Da Deirdre so erfolgreich die Realität verdrängt, der Leser das Geschehen aber aus ihrer Perspektive erlebt, erfährt man über das Opfer ihrer Begierde zunächst herzlich wenig. Luke ist gutaussehend, blond, fürsorglich, spielt hinreißend Flöte und schreckt ganz offensichtlich nicht vor kotzenden Mädchen zurück. Da er gerne mal vor sich hinorakelt, mit rätselhaften Bemerkungen verblüfft und immer wieder unvermittelt aus dem Nichts auftaucht, um Deirdre zu retten, wirkt er zwar einigermaßen mysteriös, ist dabei aber nicht wirklich überzeugend.
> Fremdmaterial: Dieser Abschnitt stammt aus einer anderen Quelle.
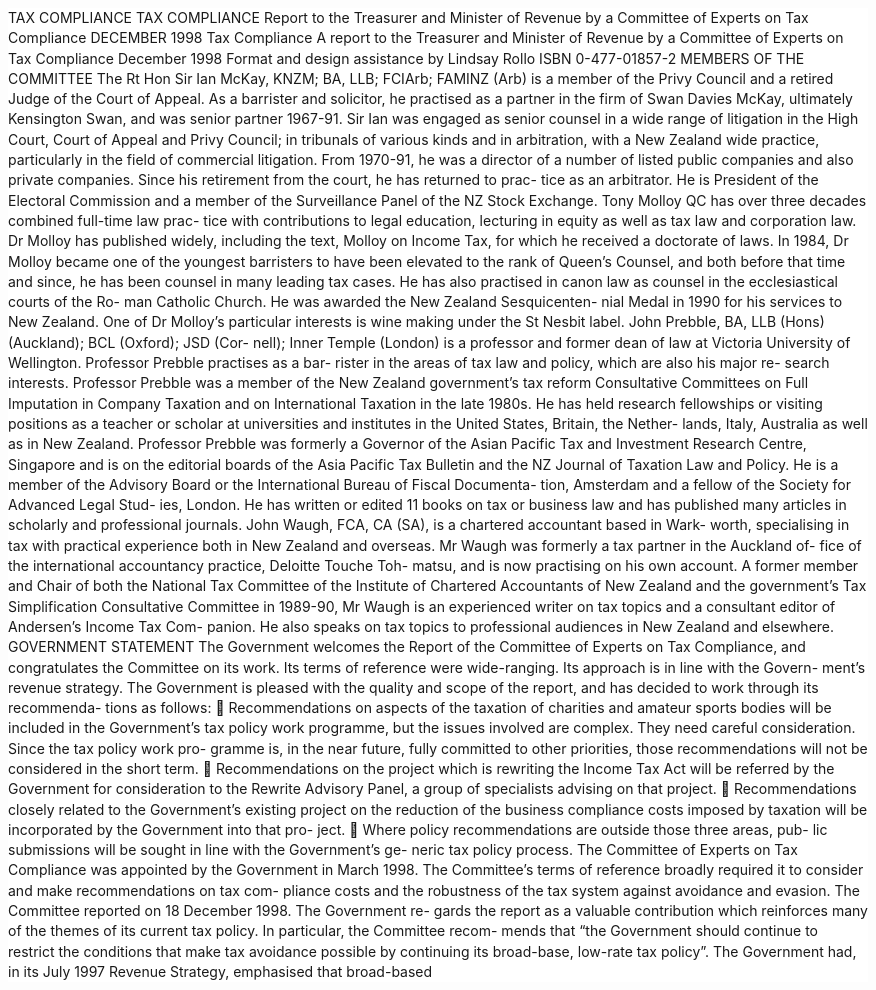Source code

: TAX COMPLIANCE TAX COMPLIANCE Report to the Treasurer and Minister of Revenue by a Committee of Experts on Tax Compliance DECEMBER 1998 Tax Compliance A report to the Treasurer and Minister of Revenue by a Committee of Experts on Tax Compliance December 1998 Format and design assistance by Lindsay Rollo ISBN 0-477-01857-2 MEMBERS OF THE COMMITTEE The Rt Hon Sir Ian McKay, KNZM; BA, LLB; FCIArb; FAMINZ (Arb) is a member of the Privy Council and a retired Judge of the Court of Appeal. As a barrister and solicitor, he practised as a partner in the firm of Swan Davies McKay, ultimately Kensington Swan, and was senior partner 1967-91. Sir Ian was engaged as senior counsel in a wide range of litigation in the High Court, Court of Appeal and Privy Council; in tribunals of various kinds and in arbitration, with a New Zealand wide practice, particularly in the field of commercial litigation. From 1970-91, he was a director of a number of listed public companies and also private companies. Since his retirement from the court, he has returned to prac- tice as an arbitrator. He is President of the Electoral Commission and a member of the Surveillance Panel of the NZ Stock Exchange. Tony Molloy QC has over three decades combined full-time law prac- tice with contributions to legal education, lecturing in equity as well as tax law and corporation law. Dr Molloy has published widely, including the text, Molloy on Income Tax, for which he received a doctorate of laws. In 1984, Dr Molloy became one of the youngest barristers to have been elevated to the rank of Queen’s Counsel, and both before that time and since, he has been counsel in many leading tax cases. He has also practised in canon law as counsel in the ecclesiastical courts of the Ro- man Catholic Church. He was awarded the New Zealand Sesquicenten- nial Medal in 1990 for his services to New Zealand. One of Dr Molloy’s particular interests is wine making under the St Nesbit label. John Prebble, BA, LLB (Hons) (Auckland); BCL (Oxford); JSD (Cor- nell); Inner Temple (London) is a professor and former dean of law at Victoria University of Wellington. Professor Prebble practises as a bar- rister in the areas of tax law and policy, which are also his major re- search interests. Professor Prebble was a member of the New Zealand government’s tax reform Consultative Committees on Full Imputation in Company Taxation and on International Taxation in the late 1980s. He has held research fellowships or visiting positions as a teacher or scholar at universities and institutes in the United States, Britain, the Nether- lands, Italy, Australia as well as in New Zealand. Professor Prebble was formerly a Governor of the Asian Pacific Tax and Investment Research Centre, Singapore and is on the editorial boards of the Asia Pacific Tax Bulletin and the NZ Journal of Taxation Law and Policy. He is a member of the Advisory Board or the International Bureau of Fiscal Documenta- tion, Amsterdam and a fellow of the Society for Advanced Legal Stud- ies, London. He has written or edited 11 books on tax or business law and has published many articles in scholarly and professional journals. John Waugh, FCA, CA (SA), is a chartered accountant based in Wark- worth, specialising in tax with practical experience both in New Zealand and overseas. Mr Waugh was formerly a tax partner in the Auckland of- fice of the international accountancy practice, Deloitte Touche Toh- matsu, and is now practising on his own account. A former member and Chair of both the National Tax Committee of the Institute of Chartered Accountants of New Zealand and the government’s Tax Simplification Consultative Committee in 1989-90, Mr Waugh is an experienced writer on tax topics and a consultant editor of Andersen’s Income Tax Com- panion. He also speaks on tax topics to professional audiences in New Zealand and elsewhere. GOVERNMENT STATEMENT The Government welcomes the Report of the Committee of Experts on Tax Compliance, and congratulates the Committee on its work. Its terms of reference were wide-ranging. Its approach is in line with the Govern- ment’s revenue strategy. The Government is pleased with the quality and scope of the report, and has decided to work through its recommenda- tions as follows:  Recommendations on aspects of the taxation of charities and amateur sports bodies will be included in the Government’s tax policy work programme, but the issues involved are complex. They need careful consideration. Since the tax policy work pro- gramme is, in the near future, fully committed to other priorities, those recommendations will not be considered in the short term.  Recommendations on the project which is rewriting the Income Tax Act will be referred by the Government for consideration to the Rewrite Advisory Panel, a group of specialists advising on that project.  Recommendations closely related to the Government’s existing project on the reduction of the business compliance costs imposed by taxation will be incorporated by the Government into that pro- ject.  Where policy recommendations are outside those three areas, pub- lic submissions will be sought in line with the Government’s ge- neric tax policy process. The Committee of Experts on Tax Compliance was appointed by the Government in March 1998. The Committee’s terms of reference broadly required it to consider and make recommendations on tax com- pliance costs and the robustness of the tax system against avoidance and evasion. The Committee reported on 18 December 1998. The Government re- gards the report as a valuable contribution which reinforces many of the themes of its current tax policy. In particular, the Committee recom- mends that “the Government should continue to restrict the conditions that make tax avoidance possible by continuing its broad-base, low-rate tax policy”. The Government had, in its July 1997 Revenue Strategy, emphasised that broad-based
Ansonsten ist er vor allem sprachlich auffällig, wenn er Sätze wie »Weine nicht, hübsches Mädchen« (S. 64) oder »Nun, komm denn, meine frostige Königin« (S. 60) äußert. (Muss ich erwähnen, dass Deirdre sich nicht daran stört, geschweige denn verwundert ist?) Wie man später erfährt, hat Luke einen durchaus interessanten Hintergrund, der auch seine antiquierte Sprache erklärt, leider hat die Autorin aber verpasst, sein Schicksal gut genug auszuarbeiten, sodass auch er letztendlich blass bleibt.

Eine weitere wichtige Person ist James, Deirdres bester Freund. Er ist das genaue Gegenteil von Luke, Typ Klassenkasper, immer nen lässigen Spruch auf den Lippen (der oft nicht wirklich lustig ist). Er wirkt zunächst normal, zuverlässig und bodenständig, offenbart dann aber unvermittelt hellsichtige Fähigkeiten, streckt heroisch böse mächtige Feen nieder und wundert sich ebenso wenig über die seltsamen Vorgänge wie Deirdre selbst. Warum er am Ende in dieser Form mit in die Geschichte gezogen werden muss, erklärt sich mit dem just erschienenen Buch, in dem James zum Protagonisten mutiert.

Die Grundidee von Lament ist nicht sensationell neu, aber so einfach wie gut. Die Geschichte an sich ist faszinierend und hat großes Potenzial, sie ist aber schlicht und ergreifend nicht gut, sondern vollkommen oberflächlich umgesetzt – und zwar nicht nur wegen Deirdres befremdlicher und unglaubwürdiger Ignoranz, sondern auch wegen des Handlungsaufbaus insgesamt. Vieles bleibt im Dunklen, vieles ist nur angedeutet, verworren dargestellt und/oder nicht konsequent zuende gebracht. Regelmäßig sorgen überflüssige Kursivierungen für Verärgerung und Szenen, in denen Deirdre Situationen mit den Augen anderer sieht, für Verwirrung, weil sie so übergangslos ins Geschehen integriert wurden. Zudem spielen sich immer wieder für die Handlung elementare Ding so nebenbei ab, dass sie völlig untergehen; erst später fällt einem auf, dass man offenbar irgendwas verpasst haben muss, das in einem Nebensatz abgehandelt wurde. Ich hab wirklich selten so oft zurückgeblättert und Passagen mehrfach gelesen – und stand am Ende dennoch mit so vielen unbeantworteten Fragen da.

Fazit:
5/15 – Aus der Idee hätte man ein wunderbares Buch machen können, leider ist die Umsetzung ziemlich misslungen. Es passiert zu viel zu schnell, ohne dass man den Sinn, geschweige denn den Gesamtzusammenhang erfassen könnte. Am Ende stehen jede Menge offene Fragen und eine Lösung, die auch nicht gerade dazu beiträgt, einen mit der Geschichte zu versöhnen.